I recently had a speaking opportunity to join a panel of my peers at the IoT Evolution show in Fort Lauderdale to discuss the relevance of real-time analytics in a fog computing context. While I do spend a lot of time explaining the merits of adding intelligence to devices and sensors in an IoT deployment, it’s not often that I refer to it as the fog.
I look at fog computing as the latest cycle in the tug of war between centralized and distributed computing. It doesn’t seem that long ago the industry was abandoning host-based computing for the benefits of a client/server architecture. It made sense to leverage the processing power of end points to unlock new capabilities that weren’t previously possible. Of course, the rise of the Internet and browser-based applications took us back to the days when the datacenter (now the cloud) was king.
Given where we are in the cycle, it is not surprising that the first wave of IoT deployments has followed the cloud model: send all of the data to a central location for processing. For that to be successful, it assumes a constant, high-bandwidth connection to devices and doesn’t take into consideration the cost of transmitting and storing the exploding growth of IoT data.
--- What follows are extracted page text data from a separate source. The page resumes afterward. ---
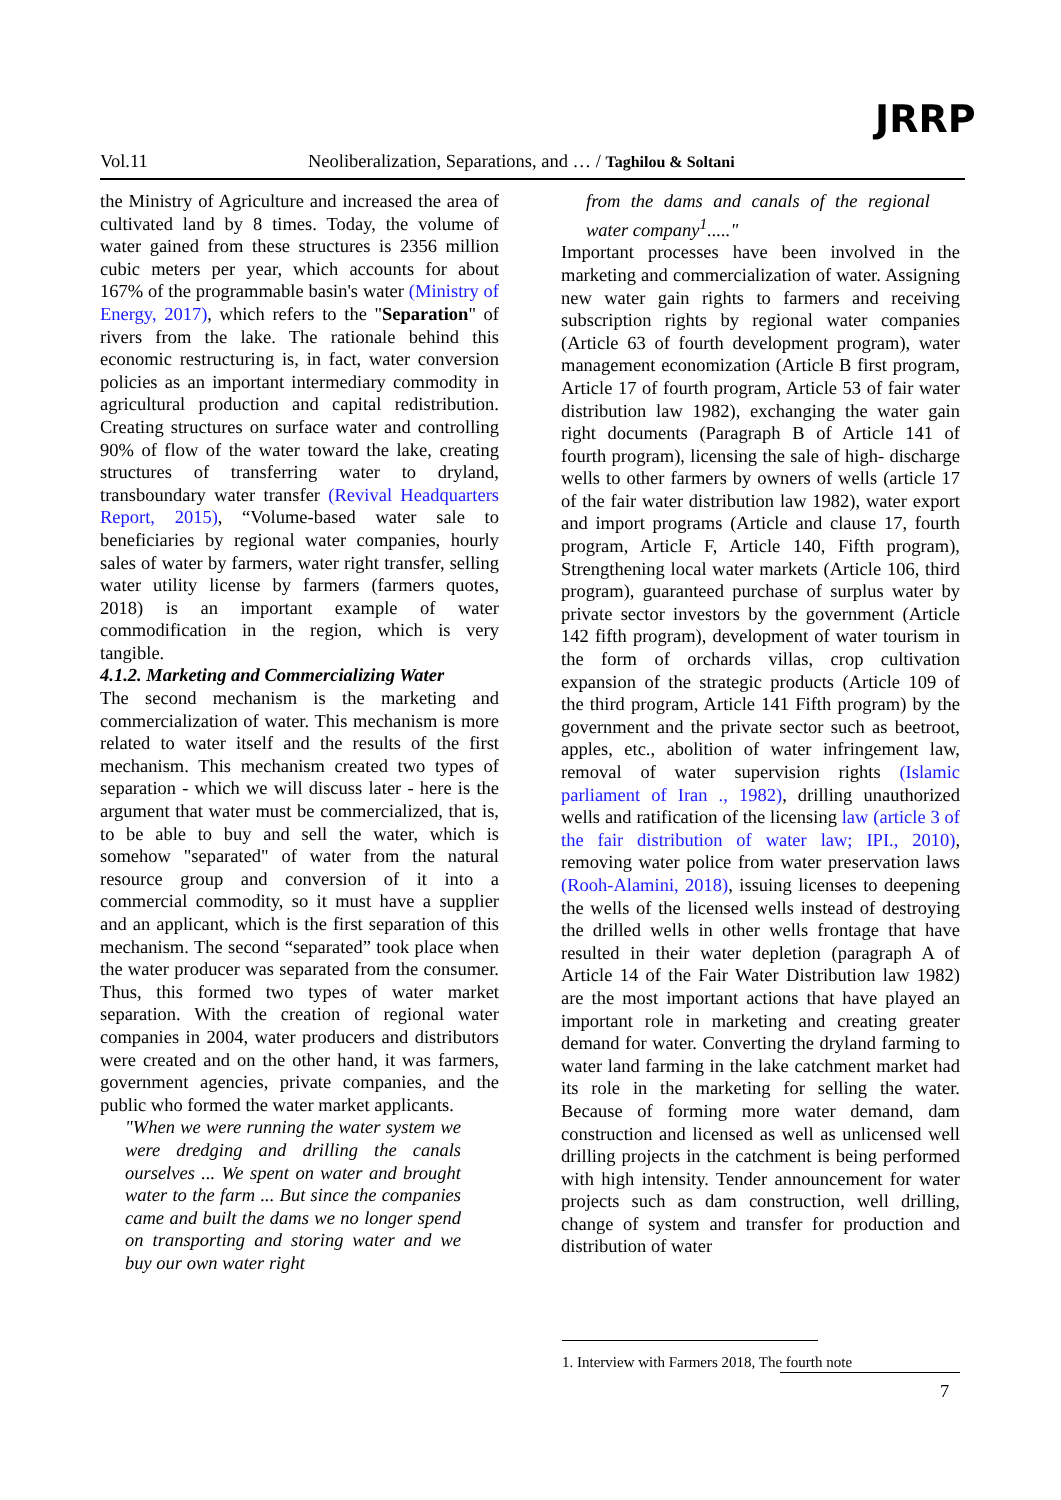Vol.11 Neoliberalization, Separations, and … / Taghilou & Soltani
JRRP
the Ministry of Agriculture and increased the area of cultivated land by 8 times. Today, the volume of water gained from these structures is 2356 million cubic meters per year, which accounts for about 167% of the programmable basin's water (Ministry of Energy, 2017), which refers to the "Separation" of rivers from the lake. The rationale behind this economic restructuring is, in fact, water conversion policies as an important intermediary commodity in agricultural production and capital redistribution. Creating structures on surface water and controlling 90% of flow of the water toward the lake, creating structures of transferring water to dryland, transboundary water transfer (Revival Headquarters Report, 2015), “Volume-based water sale to beneficiaries by regional water companies, hourly sales of water by farmers, water right transfer, selling water utility license by farmers (farmers quotes, 2018) is an important example of water commodification in the region, which is very tangible.
4.1.2. Marketing and Commercializing Water
The second mechanism is the marketing and commercialization of water. This mechanism is more related to water itself and the results of the first mechanism. This mechanism created two types of separation - which we will discuss later - here is the argument that water must be commercialized, that is, to be able to buy and sell the water, which is somehow "separated" of water from the natural resource group and conversion of it into a commercial commodity, so it must have a supplier and an applicant, which is the first separation of this mechanism. The second “separated” took place when the water producer was separated from the consumer. Thus, this formed two types of water market separation. With the creation of regional water companies in 2004, water producers and distributors were created and on the other hand, it was farmers, government agencies, private companies, and the public who formed the water market applicants.
"When we were running the water system we were dredging and drilling the canals ourselves ... We spent on water and brought water to the farm ... But since the companies came and built the dams we no longer spend on transporting and storing water and we buy our own water right
from the dams and canals of the regional water company<sup>1</sup>....."
Important processes have been involved in the marketing and commercialization of water. Assigning new water gain rights to farmers and receiving subscription rights by regional water companies (Article 63 of fourth development program), water management economization (Article B first program, Article 17 of fourth program, Article 53 of fair water distribution law 1982), exchanging the water gain right documents (Paragraph B of Article 141 of fourth program), licensing the sale of high- discharge wells to other farmers by owners of wells (article 17 of the fair water distribution law 1982), water export and import programs (Article and clause 17, fourth program, Article F, Article 140, Fifth program), Strengthening local water markets (Article 106, third program), guaranteed purchase of surplus water by private sector investors by the government (Article 142 fifth program), development of water tourism in the form of orchards villas, crop cultivation expansion of the strategic products (Article 109 of the third program, Article 141 Fifth program) by the government and the private sector such as beetroot, apples, etc., abolition of water infringement law, removal of water supervision rights (Islamic parliament of Iran ., 1982), drilling unauthorized wells and ratification of the licensing law (article 3 of the fair distribution of water law; IPI., 2010), removing water police from water preservation laws (Rooh-Alamini, 2018), issuing licenses to deepening the wells of the licensed wells instead of destroying the drilled wells in other wells frontage that have resulted in their water depletion (paragraph A of Article 14 of the Fair Water Distribution law 1982) are the most important actions that have played an important role in marketing and creating greater demand for water. Converting the dryland farming to water land farming in the lake catchment market had its role in the marketing for selling the water. Because of forming more water demand, dam construction and licensed as well as unlicensed well drilling projects in the catchment is being performed with high intensity. Tender announcement for water projects such as dam construction, well drilling, change of system and transfer for production and distribution of water
1. Interview with Farmers 2018, The fourth note
7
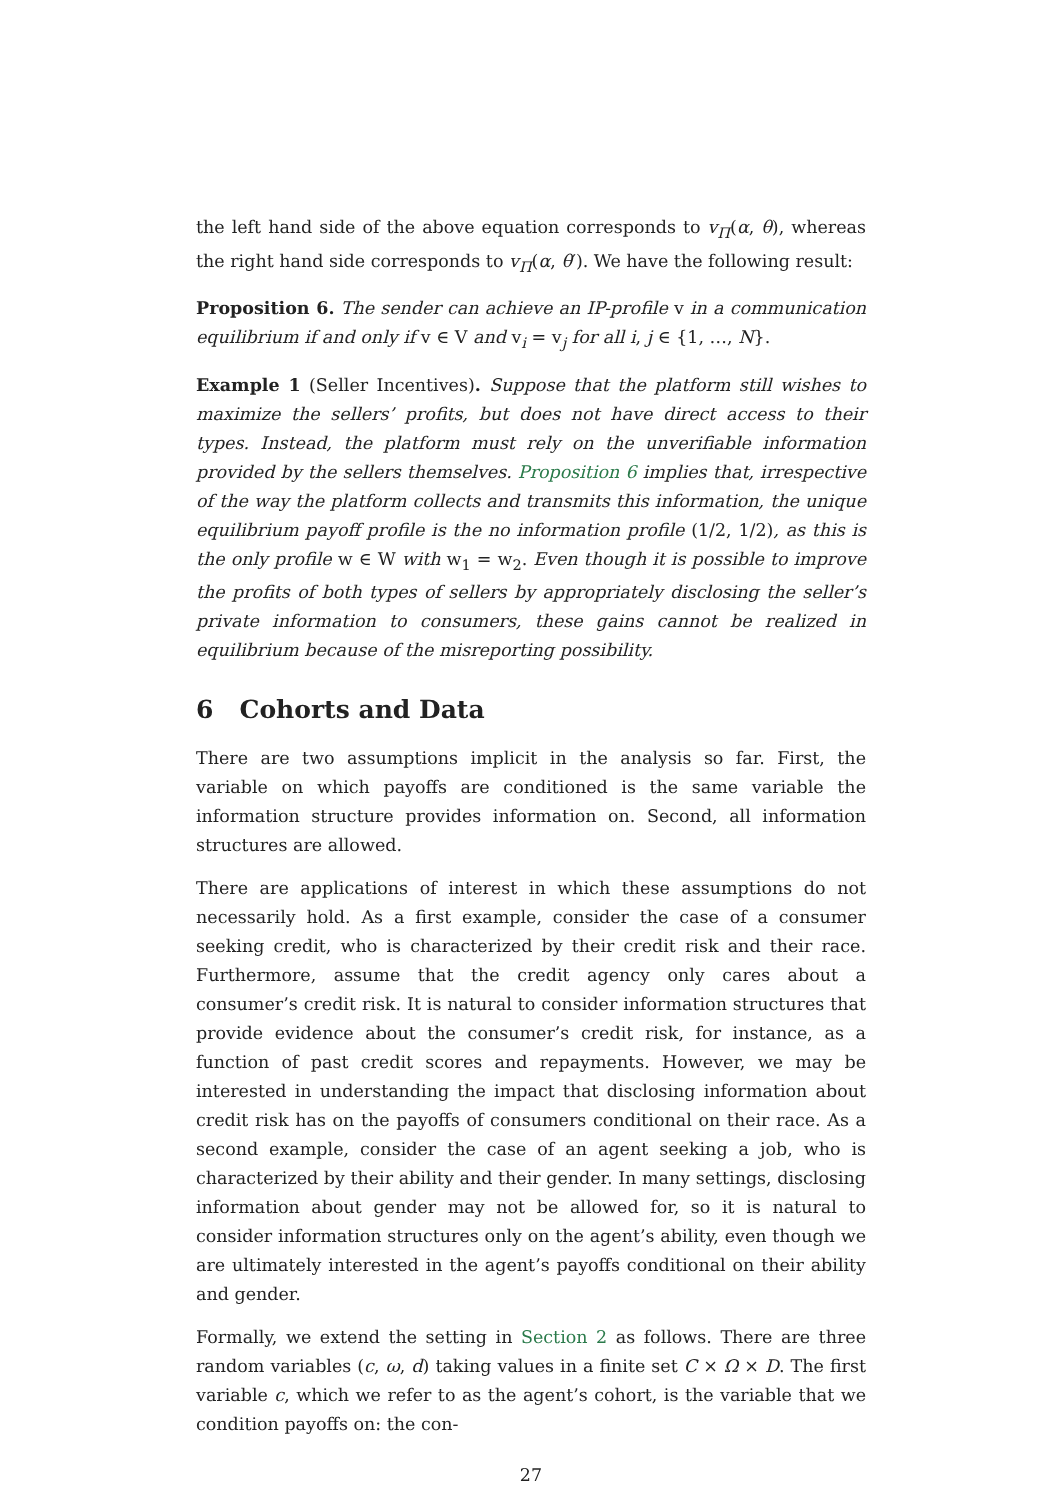the left hand side of the above equation corresponds to v<sub>Π</sub>(α, θ), whereas the right hand side corresponds to v<sub>Π</sub>(α, θ′). We have the following result:
Proposition 6. The sender can achieve an IP-profile v in a communication equilibrium if and only if v ∈ V and v<sub>i</sub> = v<sub>j</sub> for all i, j ∈ {1, …, N}.
Example 1 (Seller Incentives). Suppose that the platform still wishes to maximize the sellers’ profits, but does not have direct access to their types. Instead, the platform must rely on the unverifiable information provided by the sellers themselves. Proposition 6 implies that, irrespective of the way the platform collects and transmits this information, the unique equilibrium payoff profile is the no information profile (1/2, 1/2), as this is the only profile w ∈ W with w<sub>1</sub> = w<sub>2</sub>. Even though it is possible to improve the profits of both types of sellers by appropriately disclosing the seller’s private information to consumers, these gains cannot be realized in equilibrium because of the misreporting possibility.
6 Cohorts and Data
There are two assumptions implicit in the analysis so far. First, the variable on which payoffs are conditioned is the same variable the information structure provides information on. Second, all information structures are allowed.
There are applications of interest in which these assumptions do not necessarily hold. As a first example, consider the case of a consumer seeking credit, who is characterized by their credit risk and their race. Furthermore, assume that the credit agency only cares about a consumer’s credit risk. It is natural to consider information structures that provide evidence about the consumer’s credit risk, for instance, as a function of past credit scores and repayments. However, we may be interested in understanding the impact that disclosing information about credit risk has on the payoffs of consumers conditional on their race. As a second example, consider the case of an agent seeking a job, who is characterized by their ability and their gender. In many settings, disclosing information about gender may not be allowed for, so it is natural to consider information structures only on the agent’s ability, even though we are ultimately interested in the agent’s payoffs conditional on their ability and gender.
Formally, we extend the setting in Section 2 as follows. There are three random variables (c, ω, d) taking values in a finite set C × Ω × D. The first variable c, which we refer to as the agent’s cohort, is the variable that we condition payoffs on: the con-
27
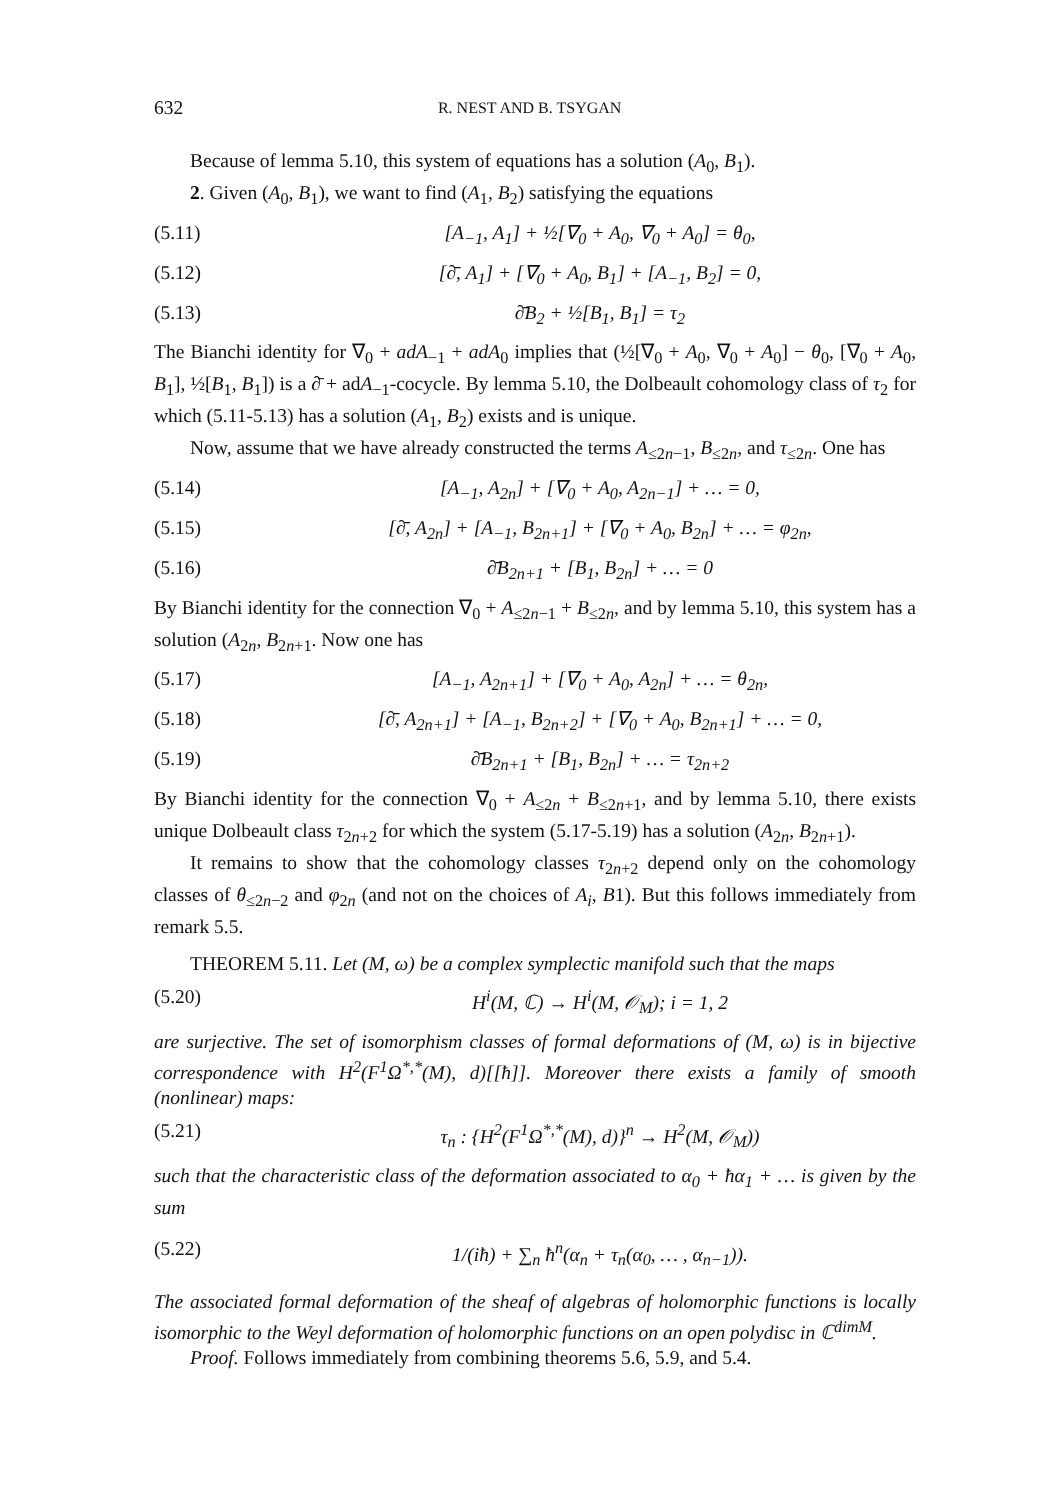632 R. NEST AND B. TSYGAN
Because of lemma 5.10, this system of equations has a solution (A<sub>0</sub>, B<sub>1</sub>).
2. Given (A<sub>0</sub>, B<sub>1</sub>), we want to find (A<sub>1</sub>, B<sub>2</sub>) satisfying the equations
(5.11) [A<sub>−1</sub>, A<sub>1</sub>] + ½[∇<sub>0</sub> + A<sub>0</sub>, ∇<sub>0</sub> + A<sub>0</sub>] = θ<sub>0</sub>,
(5.12) [∂̄, A<sub>1</sub>] + [∇<sub>0</sub> + A<sub>0</sub>, B<sub>1</sub>] + [A<sub>−1</sub>, B<sub>2</sub>] = 0,
(5.13) ∂̄B<sub>2</sub> + ½[B<sub>1</sub>, B<sub>1</sub>] = τ<sub>2</sub>
The Bianchi identity for ∇<sub>0</sub> + adA<sub>−1</sub> + adA<sub>0</sub> implies that (½[∇<sub>0</sub> + A<sub>0</sub>, ∇<sub>0</sub> + A<sub>0</sub>] − θ<sub>0</sub>, [∇<sub>0</sub> + A<sub>0</sub>, B<sub>1</sub>], ½[B<sub>1</sub>, B<sub>1</sub>]) is a ∂̄ + adA<sub>−1</sub>-cocycle. By lemma 5.10, the Dolbeault cohomology class of τ<sub>2</sub> for which (5.11-5.13) has a solution (A<sub>1</sub>, B<sub>2</sub>) exists and is unique.
Now, assume that we have already constructed the terms A<sub>≤2n−1</sub>, B<sub>≤2n</sub>, and τ<sub>≤2n</sub>. One has
(5.14) [A<sub>−1</sub>, A<sub>2n</sub>] + [∇<sub>0</sub> + A<sub>0</sub>, A<sub>2n−1</sub>] + … = 0,
(5.15) [∂̄, A<sub>2n</sub>] + [A<sub>−1</sub>, B<sub>2n+1</sub>] + [∇<sub>0</sub> + A<sub>0</sub>, B<sub>2n</sub>] + … = φ<sub>2n</sub>,
(5.16) ∂̄B<sub>2n+1</sub> + [B<sub>1</sub>, B<sub>2n</sub>] + … = 0
By Bianchi identity for the connection ∇<sub>0</sub> + A<sub>≤2n−1</sub> + B<sub>≤2n</sub>, and by lemma 5.10, this system has a solution (A<sub>2n</sub>, B<sub>2n+1</sub>. Now one has
(5.17) [A<sub>−1</sub>, A<sub>2n+1</sub>] + [∇<sub>0</sub> + A<sub>0</sub>, A<sub>2n</sub>] + … = θ<sub>2n</sub>,
(5.18) [∂̄, A<sub>2n+1</sub>] + [A<sub>−1</sub>, B<sub>2n+2</sub>] + [∇<sub>0</sub> + A<sub>0</sub>, B<sub>2n+1</sub>] + … = 0,
(5.19) ∂̄B<sub>2n+1</sub> + [B<sub>1</sub>, B<sub>2n</sub>] + … = τ<sub>2n+2</sub>
By Bianchi identity for the connection ∇<sub>0</sub> + A<sub>≤2n</sub> + B<sub>≤2n+1</sub>, and by lemma 5.10, there exists unique Dolbeault class τ<sub>2n+2</sub> for which the system (5.17-5.19) has a solution (A<sub>2n</sub>, B<sub>2n+1</sub>).
It remains to show that the cohomology classes τ<sub>2n+2</sub> depend only on the cohomology classes of θ<sub>≤2n−2</sub> and φ<sub>2n</sub> (and not on the choices of A<sub>i</sub>, B1). But this follows immediately from remark 5.5.
THEOREM 5.11. Let (M, ω) be a complex symplectic manifold such that the maps
(5.20) H<sup>i</sup>(M, ℂ) → H<sup>i</sup>(M, 𝒪<sub>M</sub>); i = 1, 2
are surjective. The set of isomorphism classes of formal deformations of (M, ω) is in bijective correspondence with H<sup>2</sup>(F<sup>1</sup>Ω<sup>*,*</sup>(M), d)[[ħ]]. Moreover there exists a family of smooth (nonlinear) maps:
(5.21) τ<sub>n</sub> : {H<sup>2</sup>(F<sup>1</sup>Ω<sup>*,*</sup>(M), d)}<sup>n</sup> → H<sup>2</sup>(M, 𝒪<sub>M</sub>))
such that the characteristic class of the deformation associated to α<sub>0</sub> + ħα<sub>1</sub> + … is given by the sum
(5.22) 1/(iħ) + ∑<sub>n</sub> ħ<sup>n</sup>(α<sub>n</sub> + τ<sub>n</sub>(α<sub>0</sub>, … , α<sub>n−1</sub>)).
The associated formal deformation of the sheaf of algebras of holomorphic functions is locally isomorphic to the Weyl deformation of holomorphic functions on an open polydisc in ℂ<sup>dimM</sup>.
Proof. Follows immediately from combining theorems 5.6, 5.9, and 5.4.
While that might work for deployments within the four walls of an enterprise, the situation is different for equipment in the field. Whether it be connected vehicles on an interstate, an oil rig in the Gulf of Mexico or a vending machine on a train platform, you can’t guarantee the availability of connectivity and bandwidth is often expensive. There are also use cases that are highly dependent on real-time responses to current operating conditions that require immediate action.
Whether you call it the fog, the edge or the field, my point remains the same. There are many situations where it makes sense to move the processing to the data rather than the other way around. I encourage you to take advantage of this distributed architecture as you plan your own deployments.